Na Polônia, o Ministério Público abriu uma investigação sobre as denúncias, que há muito vêm sendo feitas, de que a Agência Central de Inteligência dos EUA administrava um centro de detenções secretas no país. Entretanto, no restante da Europa e também em outros lugares, a prestação de contas pelas violações de direitos humanos executadas sob o programa de detenções secretas da CIA continuou praticamente inexistente.

Em 2008, a campanha Combater o Terrorismo com a Justiça, realizada pela Anistia Internacional, contou com o apoio de milhares de pessoas em todo o mundo, que enviaram apelos e participaram de manifestações. A campanha também teve a adesão de mais de 1.200 parlamentares de 30 países, do ex-presidente dos EUA, Jimmy Carter, e da ex-presidente da Irlanda, Mary Robinson.
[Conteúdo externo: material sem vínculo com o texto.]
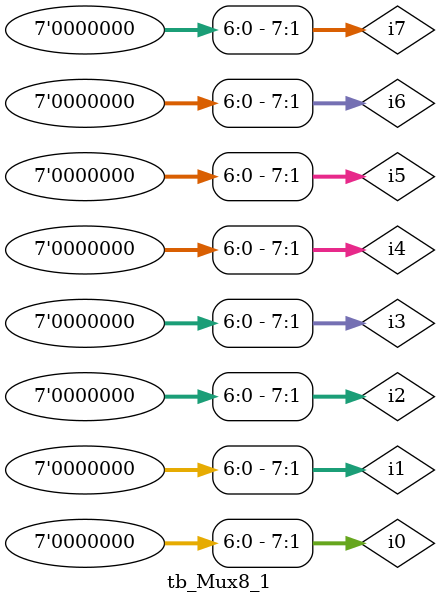
<source format=v>

module tb_Mux8_1;
	reg[7:0] i0,i1,i2,i3,i4,i5,i6,i7;
	reg s0,s1,s2;
	wire[7:0]y; 
	
	Mux8_1 uut (
		.a(i0), 
		.b(i1), 
		.c(i2), 
		.d(i3), 
		.e(i4),
		.f(i5),
		.g(i6),
		.h(i7), 
		.s0(s0), 
		.s1(s1),
		.s2(s2), 
		.y(y) );

	initial 
	begin
		// Initialize Inputs
		i0 = 0;
		i1 = 0;
		i2 = 0;
		i3 = 0;
		i4 = 0;
		i5 = 0;
		i6 = 0;
		i7 = 0;
		s0 = 0;
		s1 = 0;
		s2 = 0;
		// Wait 100 ns for global reset to finish
		#10;	
	end
	
	always
	begin
	#10 i0=$random;
		i1=$random;
		i2=$random;
		i3=$random;
		i4=$random;
		i5=$random;
		i6=$random;
		i7=$random;
		s0=$random;
		s1=$random;
		s2=$random;
		$display("s2=%d,s1=%d,s0=%d",s2,s1,s0);
	end
      
endmodule :tb_Mux8_1
</source>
Em várias partes do mundo, a Anistia Internacional organizou dias de mobilização para comemorar o Dia Internacional de Apoio às Vítimas da Tortura, em 26 de junho, e o aniversário das primeiras transferências para Guantánamo, em 11 de janeiro.

Em novembro, a AI lançou sua campanha dos 100 dias, pedindo que o presidente eleito dos EUA, Barack Obama, tomasse 17 medidas concretas para colocar os direitos humanos no centro das iniciativas que seu governo adotará para combater o terrorismo.